> _Stored data entries_:
━━━━━━

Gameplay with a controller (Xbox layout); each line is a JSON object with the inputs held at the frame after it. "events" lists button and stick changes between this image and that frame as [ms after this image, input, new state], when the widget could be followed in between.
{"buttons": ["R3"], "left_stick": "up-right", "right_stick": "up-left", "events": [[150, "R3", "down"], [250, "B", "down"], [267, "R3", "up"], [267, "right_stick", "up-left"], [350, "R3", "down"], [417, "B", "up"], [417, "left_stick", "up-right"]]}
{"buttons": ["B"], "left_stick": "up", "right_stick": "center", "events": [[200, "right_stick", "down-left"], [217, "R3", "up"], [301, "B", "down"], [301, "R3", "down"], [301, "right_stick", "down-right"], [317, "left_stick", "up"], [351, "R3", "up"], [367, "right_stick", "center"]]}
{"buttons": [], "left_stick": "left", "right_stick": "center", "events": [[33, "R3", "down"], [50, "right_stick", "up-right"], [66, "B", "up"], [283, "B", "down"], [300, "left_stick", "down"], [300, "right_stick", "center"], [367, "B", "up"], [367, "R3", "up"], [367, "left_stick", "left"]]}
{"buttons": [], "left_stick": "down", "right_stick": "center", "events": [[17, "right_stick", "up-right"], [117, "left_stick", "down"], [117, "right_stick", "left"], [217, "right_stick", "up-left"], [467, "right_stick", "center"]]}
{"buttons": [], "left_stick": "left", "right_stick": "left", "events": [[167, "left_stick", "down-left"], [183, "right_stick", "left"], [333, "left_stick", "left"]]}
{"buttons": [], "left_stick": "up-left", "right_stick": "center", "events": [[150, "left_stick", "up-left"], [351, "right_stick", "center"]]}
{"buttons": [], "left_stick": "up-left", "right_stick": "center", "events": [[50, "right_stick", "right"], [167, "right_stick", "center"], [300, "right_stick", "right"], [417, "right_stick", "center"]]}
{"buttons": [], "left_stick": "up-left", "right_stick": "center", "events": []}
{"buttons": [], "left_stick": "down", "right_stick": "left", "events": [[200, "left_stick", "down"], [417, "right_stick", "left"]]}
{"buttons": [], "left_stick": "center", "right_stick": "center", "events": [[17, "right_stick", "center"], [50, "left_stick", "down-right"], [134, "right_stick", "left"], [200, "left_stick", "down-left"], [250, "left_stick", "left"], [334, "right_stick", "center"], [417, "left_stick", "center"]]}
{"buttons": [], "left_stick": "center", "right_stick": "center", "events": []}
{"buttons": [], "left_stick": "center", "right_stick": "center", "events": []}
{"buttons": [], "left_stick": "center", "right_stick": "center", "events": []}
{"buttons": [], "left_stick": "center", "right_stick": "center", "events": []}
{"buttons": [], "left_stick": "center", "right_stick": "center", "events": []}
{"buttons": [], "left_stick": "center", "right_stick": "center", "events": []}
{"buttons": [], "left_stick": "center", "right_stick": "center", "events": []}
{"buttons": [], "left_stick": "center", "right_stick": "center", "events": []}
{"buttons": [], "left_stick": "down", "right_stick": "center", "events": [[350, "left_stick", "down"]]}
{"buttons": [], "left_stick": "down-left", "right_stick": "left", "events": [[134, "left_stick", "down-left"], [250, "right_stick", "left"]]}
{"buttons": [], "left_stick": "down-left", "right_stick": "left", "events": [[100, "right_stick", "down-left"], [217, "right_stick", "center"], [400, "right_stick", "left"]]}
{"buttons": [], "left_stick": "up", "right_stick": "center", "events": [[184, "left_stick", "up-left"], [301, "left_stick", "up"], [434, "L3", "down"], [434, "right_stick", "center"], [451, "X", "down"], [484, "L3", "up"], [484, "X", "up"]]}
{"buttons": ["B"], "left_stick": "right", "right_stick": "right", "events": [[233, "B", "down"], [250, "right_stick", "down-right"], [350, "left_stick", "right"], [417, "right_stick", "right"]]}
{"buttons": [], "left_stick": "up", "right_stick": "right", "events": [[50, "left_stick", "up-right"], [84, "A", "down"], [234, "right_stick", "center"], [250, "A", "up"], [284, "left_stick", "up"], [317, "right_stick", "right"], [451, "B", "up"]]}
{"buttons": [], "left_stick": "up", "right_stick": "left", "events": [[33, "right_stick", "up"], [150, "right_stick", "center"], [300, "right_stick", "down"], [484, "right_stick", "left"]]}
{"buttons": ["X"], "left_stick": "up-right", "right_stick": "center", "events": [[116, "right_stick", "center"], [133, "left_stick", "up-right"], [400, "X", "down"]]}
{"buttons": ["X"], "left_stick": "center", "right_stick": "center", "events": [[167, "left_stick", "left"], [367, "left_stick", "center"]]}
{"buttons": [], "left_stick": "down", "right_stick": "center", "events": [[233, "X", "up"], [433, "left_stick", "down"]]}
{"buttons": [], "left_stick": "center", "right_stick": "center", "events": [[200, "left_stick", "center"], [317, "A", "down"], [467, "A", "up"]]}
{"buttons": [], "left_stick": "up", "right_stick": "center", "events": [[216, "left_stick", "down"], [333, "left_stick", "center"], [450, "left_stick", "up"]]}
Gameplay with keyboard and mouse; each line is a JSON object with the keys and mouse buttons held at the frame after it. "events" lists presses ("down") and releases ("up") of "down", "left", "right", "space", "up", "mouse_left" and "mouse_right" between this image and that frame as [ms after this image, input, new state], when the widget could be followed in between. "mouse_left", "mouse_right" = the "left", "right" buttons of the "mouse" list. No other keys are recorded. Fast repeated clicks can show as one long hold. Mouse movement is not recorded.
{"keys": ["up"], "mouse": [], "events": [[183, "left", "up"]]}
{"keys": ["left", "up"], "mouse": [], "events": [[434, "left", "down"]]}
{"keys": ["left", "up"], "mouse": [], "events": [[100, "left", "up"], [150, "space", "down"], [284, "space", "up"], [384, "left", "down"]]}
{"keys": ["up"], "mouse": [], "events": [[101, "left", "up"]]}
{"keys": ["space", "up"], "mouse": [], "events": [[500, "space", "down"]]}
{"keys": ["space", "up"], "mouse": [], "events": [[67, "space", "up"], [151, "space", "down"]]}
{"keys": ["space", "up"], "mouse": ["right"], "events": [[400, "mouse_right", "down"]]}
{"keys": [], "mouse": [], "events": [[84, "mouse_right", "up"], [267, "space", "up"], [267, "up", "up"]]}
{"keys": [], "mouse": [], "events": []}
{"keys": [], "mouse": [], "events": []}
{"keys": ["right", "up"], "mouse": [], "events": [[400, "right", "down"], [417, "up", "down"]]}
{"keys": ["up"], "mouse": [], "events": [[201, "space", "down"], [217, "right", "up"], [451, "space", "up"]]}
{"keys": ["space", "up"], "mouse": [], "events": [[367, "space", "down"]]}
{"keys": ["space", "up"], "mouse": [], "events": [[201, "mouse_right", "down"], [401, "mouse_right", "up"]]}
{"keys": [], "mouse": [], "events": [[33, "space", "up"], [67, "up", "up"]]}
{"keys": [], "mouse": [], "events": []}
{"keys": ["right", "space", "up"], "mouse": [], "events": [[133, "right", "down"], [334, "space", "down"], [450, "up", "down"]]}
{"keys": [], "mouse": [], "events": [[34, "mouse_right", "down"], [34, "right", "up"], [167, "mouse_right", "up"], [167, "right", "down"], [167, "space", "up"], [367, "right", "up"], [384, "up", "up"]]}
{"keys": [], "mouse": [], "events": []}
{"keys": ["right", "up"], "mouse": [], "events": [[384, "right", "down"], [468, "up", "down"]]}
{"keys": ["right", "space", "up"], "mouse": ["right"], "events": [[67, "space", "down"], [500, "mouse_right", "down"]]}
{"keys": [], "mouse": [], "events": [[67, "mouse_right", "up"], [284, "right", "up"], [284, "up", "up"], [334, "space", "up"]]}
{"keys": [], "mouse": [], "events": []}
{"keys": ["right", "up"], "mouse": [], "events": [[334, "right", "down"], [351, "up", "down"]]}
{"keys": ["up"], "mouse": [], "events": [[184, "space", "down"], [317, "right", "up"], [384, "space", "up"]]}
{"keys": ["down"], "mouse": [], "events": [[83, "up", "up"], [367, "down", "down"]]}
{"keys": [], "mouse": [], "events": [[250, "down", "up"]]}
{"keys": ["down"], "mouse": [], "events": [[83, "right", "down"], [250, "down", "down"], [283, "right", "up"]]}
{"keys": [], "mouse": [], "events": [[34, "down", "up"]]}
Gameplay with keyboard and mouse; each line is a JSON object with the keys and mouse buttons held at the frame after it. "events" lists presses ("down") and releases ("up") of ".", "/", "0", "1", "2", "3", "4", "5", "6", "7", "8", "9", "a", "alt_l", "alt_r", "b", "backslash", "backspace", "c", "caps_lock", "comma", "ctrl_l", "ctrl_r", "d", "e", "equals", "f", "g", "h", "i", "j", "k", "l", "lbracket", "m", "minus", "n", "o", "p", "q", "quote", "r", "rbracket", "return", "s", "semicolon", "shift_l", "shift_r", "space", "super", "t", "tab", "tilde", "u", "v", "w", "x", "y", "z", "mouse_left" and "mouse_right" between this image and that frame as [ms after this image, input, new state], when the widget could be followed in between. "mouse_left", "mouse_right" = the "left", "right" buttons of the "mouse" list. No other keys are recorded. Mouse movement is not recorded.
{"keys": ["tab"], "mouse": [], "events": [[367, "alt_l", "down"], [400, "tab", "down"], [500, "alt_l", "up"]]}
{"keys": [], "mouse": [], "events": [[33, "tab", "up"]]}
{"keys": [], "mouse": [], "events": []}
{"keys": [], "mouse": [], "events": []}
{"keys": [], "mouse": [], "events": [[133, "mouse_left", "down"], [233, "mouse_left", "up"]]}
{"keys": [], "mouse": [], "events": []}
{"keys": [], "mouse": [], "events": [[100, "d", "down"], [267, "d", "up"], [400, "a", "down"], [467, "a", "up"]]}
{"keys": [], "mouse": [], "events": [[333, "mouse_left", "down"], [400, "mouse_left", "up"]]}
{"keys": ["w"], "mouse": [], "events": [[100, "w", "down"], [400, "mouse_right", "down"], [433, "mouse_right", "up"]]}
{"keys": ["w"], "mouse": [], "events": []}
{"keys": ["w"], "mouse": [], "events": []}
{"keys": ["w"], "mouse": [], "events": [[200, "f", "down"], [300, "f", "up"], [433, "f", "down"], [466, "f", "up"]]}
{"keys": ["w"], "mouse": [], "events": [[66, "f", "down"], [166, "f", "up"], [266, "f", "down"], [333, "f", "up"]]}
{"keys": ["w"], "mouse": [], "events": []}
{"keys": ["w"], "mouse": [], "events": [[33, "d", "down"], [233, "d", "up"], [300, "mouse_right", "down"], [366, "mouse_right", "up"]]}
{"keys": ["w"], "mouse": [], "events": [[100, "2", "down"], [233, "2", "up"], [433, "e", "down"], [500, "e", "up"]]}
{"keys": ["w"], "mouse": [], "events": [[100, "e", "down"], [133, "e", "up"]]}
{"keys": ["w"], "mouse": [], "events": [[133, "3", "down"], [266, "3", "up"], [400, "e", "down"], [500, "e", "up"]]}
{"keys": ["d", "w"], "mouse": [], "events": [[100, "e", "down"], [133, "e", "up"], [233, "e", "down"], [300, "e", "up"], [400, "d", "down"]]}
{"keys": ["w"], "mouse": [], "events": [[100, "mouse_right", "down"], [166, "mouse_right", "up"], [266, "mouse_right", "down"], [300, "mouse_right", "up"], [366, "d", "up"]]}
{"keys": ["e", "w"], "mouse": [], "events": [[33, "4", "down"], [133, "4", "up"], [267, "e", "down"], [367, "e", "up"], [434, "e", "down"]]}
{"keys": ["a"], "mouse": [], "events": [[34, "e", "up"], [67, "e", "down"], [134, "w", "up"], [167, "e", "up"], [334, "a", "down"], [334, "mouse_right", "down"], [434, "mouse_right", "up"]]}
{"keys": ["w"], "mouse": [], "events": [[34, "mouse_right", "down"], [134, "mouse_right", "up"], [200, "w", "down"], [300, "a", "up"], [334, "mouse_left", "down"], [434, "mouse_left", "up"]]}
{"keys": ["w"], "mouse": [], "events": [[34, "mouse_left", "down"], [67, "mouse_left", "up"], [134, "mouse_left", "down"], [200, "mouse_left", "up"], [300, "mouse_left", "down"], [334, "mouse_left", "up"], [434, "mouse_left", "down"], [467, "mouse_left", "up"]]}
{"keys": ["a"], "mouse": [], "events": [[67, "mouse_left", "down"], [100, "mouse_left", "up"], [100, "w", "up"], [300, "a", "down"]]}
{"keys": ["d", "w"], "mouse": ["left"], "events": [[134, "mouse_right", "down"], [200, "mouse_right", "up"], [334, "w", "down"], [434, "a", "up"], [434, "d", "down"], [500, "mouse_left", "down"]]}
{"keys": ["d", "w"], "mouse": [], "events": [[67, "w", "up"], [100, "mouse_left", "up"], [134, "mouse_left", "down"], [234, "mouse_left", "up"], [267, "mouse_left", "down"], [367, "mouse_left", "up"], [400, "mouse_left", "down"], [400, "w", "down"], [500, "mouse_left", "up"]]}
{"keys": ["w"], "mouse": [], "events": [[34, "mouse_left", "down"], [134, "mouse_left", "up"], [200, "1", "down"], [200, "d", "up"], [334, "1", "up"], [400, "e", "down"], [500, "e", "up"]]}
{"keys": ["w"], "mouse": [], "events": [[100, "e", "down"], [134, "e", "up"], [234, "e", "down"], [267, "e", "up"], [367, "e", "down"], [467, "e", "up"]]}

━━━━━━

> _Exercise goal_:
For each line above that contains the word "followed", give the line as it is written.

> _Your solution_:
Gameplay with a controller (Xbox layout); each line is a JSON object with the inputs held at the frame after it. "events" lists button and stick changes between this image and that frame as [ms after this image, input, new state], when the widget could be followed in between.
Gameplay with keyboard and mouse; each line is a JSON object with the keys and mouse buttons held at the frame after it. "events" lists presses ("down") and releases ("up") of "down", "left", "right", "space", "up", "mouse_left" and "mouse_right" between this image and that frame as [ms after this image, input, new state], when the widget could be followed in between. "mouse_left", "mouse_right" = the "left", "right" buttons of the "mouse" list. No other keys are recorded. Fast repeated clicks can show as one long hold. Mouse movement is not recorded.
Gameplay with keyboard and mouse; each line is a JSON object with the keys and mouse buttons held at the frame after it. "events" lists presses ("down") and releases ("up") of ".", "/", "0", "1", "2", "3", "4", "5", "6", "7", "8", "9", "a", "alt_l", "alt_r", "b", "backslash", "backspace", "c", "caps_lock", "comma", "ctrl_l", "ctrl_r", "d", "e", "equals", "f", "g", "h", "i", "j", "k", "l", "lbracket", "m", "minus", "n", "o", "p", "q", "quote", "r", "rbracket", "return", "s", "semicolon", "shift_l", "shift_r", "space", "super", "t", "tab", "tilde", "u", "v", "w", "x", "y", "z", "mouse_left" and "mouse_right" between this image and that frame as [ms after this image, input, new state], when the widget could be followed in between. "mouse_left", "mouse_right" = the "left", "right" buttons of the "mouse" list. No other keys are recorded. Mouse movement is not recorded.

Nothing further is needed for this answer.